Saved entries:
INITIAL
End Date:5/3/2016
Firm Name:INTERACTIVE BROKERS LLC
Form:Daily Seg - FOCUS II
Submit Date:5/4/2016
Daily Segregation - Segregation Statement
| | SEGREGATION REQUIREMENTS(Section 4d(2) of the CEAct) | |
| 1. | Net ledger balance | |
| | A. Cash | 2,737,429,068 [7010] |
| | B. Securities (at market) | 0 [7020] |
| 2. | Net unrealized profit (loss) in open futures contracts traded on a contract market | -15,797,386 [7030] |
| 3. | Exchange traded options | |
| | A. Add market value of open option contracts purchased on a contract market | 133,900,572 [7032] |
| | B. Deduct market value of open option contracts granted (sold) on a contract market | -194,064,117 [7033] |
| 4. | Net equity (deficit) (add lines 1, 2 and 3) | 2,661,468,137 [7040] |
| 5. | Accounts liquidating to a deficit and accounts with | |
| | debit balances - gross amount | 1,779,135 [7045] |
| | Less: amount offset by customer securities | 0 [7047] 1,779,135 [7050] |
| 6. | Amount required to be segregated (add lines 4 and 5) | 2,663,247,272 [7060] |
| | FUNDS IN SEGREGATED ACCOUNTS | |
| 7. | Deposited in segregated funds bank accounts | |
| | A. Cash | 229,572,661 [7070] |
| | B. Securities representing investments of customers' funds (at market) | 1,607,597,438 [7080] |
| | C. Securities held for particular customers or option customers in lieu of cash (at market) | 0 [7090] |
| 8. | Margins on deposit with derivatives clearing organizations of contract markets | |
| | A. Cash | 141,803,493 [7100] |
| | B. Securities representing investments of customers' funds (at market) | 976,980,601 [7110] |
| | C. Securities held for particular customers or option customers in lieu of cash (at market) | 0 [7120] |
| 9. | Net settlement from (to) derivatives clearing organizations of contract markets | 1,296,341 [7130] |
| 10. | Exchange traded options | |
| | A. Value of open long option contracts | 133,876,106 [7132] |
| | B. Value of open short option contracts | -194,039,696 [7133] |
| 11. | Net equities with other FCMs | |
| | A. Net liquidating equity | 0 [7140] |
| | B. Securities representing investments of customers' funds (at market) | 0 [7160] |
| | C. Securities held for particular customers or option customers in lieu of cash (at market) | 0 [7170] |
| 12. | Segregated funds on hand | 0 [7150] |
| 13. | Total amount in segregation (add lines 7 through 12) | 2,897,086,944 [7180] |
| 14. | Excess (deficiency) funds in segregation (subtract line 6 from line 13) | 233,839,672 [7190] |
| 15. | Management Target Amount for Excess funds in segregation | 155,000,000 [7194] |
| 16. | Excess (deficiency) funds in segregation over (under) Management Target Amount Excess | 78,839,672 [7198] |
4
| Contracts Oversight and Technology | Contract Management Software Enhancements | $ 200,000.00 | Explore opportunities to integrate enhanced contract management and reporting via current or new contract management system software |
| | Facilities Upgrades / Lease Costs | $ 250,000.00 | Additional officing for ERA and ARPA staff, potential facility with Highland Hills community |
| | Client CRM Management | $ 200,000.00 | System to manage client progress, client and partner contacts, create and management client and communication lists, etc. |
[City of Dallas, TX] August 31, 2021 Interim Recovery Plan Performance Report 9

THE TASK:
Every entry above must appear again in the reply, exactly as it stands.

TASK ANSWER:
INITIAL
End Date:5/3/2016
Firm Name:INTERACTIVE BROKERS LLC
Form:Daily Seg - FOCUS II
Submit Date:5/4/2016
Daily Segregation - Segregation Statement
| | SEGREGATION REQUIREMENTS(Section 4d(2) of the CEAct) | |
| 1. | Net ledger balance | |
| | A. Cash | 2,737,429,068 [7010] |
| | B. Securities (at market) | 0 [7020] |
| 2. | Net unrealized profit (loss) in open futures contracts traded on a contract market | -15,797,386 [7030] |
| 3. | Exchange traded options | |
| | A. Add market value of open option contracts purchased on a contract market | 133,900,572 [7032] |
| | B. Deduct market value of open option contracts granted (sold) on a contract market | -194,064,117 [7033] |
| 4. | Net equity (deficit) (add lines 1, 2 and 3) | 2,661,468,137 [7040] |
| 5. | Accounts liquidating to a deficit and accounts with | |
| | debit balances - gross amount | 1,779,135 [7045] |
| | Less: amount offset by customer securities | 0 [7047] 1,779,135 [7050] |
| 6. | Amount required to be segregated (add lines 4 and 5) | 2,663,247,272 [7060] |
| | FUNDS IN SEGREGATED ACCOUNTS | |
| 7. | Deposited in segregated funds bank accounts | |
| | A. Cash | 229,572,661 [7070] |
| | B. Securities representing investments of customers' funds (at market) | 1,607,597,438 [7080] |
| | C. Securities held for particular customers or option customers in lieu of cash (at market) | 0 [7090] |
| 8. | Margins on deposit with derivatives clearing organizations of contract markets | |
| | A. Cash | 141,803,493 [7100] |
| | B. Securities representing investments of customers' funds (at market) | 976,980,601 [7110] |
| | C. Securities held for particular customers or option customers in lieu of cash (at market) | 0 [7120] |
| 9. | Net settlement from (to) derivatives clearing organizations of contract markets | 1,296,341 [7130] |
| 10. | Exchange traded options | |
| | A. Value of open long option contracts | 133,876,106 [7132] |
| | B. Value of open short option contracts | -194,039,696 [7133] |
| 11. | Net equities with other FCMs | |
| | A. Net liquidating equity | 0 [7140] |
| | B. Securities representing investments of customers' funds (at market) | 0 [7160] |
| | C. Securities held for particular customers or option customers in lieu of cash (at market) | 0 [7170] |
| 12. | Segregated funds on hand | 0 [7150] |
| 13. | Total amount in segregation (add lines 7 through 12) | 2,897,086,944 [7180] |
| 14. | Excess (deficiency) funds in segregation (subtract line 6 from line 13) | 233,839,672 [7190] |
| 15. | Management Target Amount for Excess funds in segregation | 155,000,000 [7194] |
| 16. | Excess (deficiency) funds in segregation over (under) Management Target Amount Excess | 78,839,672 [7198] |
4
| Contracts Oversight and Technology | Contract Management Software Enhancements | $ 200,000.00 | Explore opportunities to integrate enhanced contract management and reporting via current or new contract management system software |
| | Facilities Upgrades / Lease Costs | $ 250,000.00 | Additional officing for ERA and ARPA staff, potential facility with Highland Hills community |
| | Client CRM Management | $ 200,000.00 | System to manage client progress, client and partner contacts, create and management client and communication lists, etc. |
[City of Dallas, TX] August 31, 2021 Interim Recovery Plan Performance Report 9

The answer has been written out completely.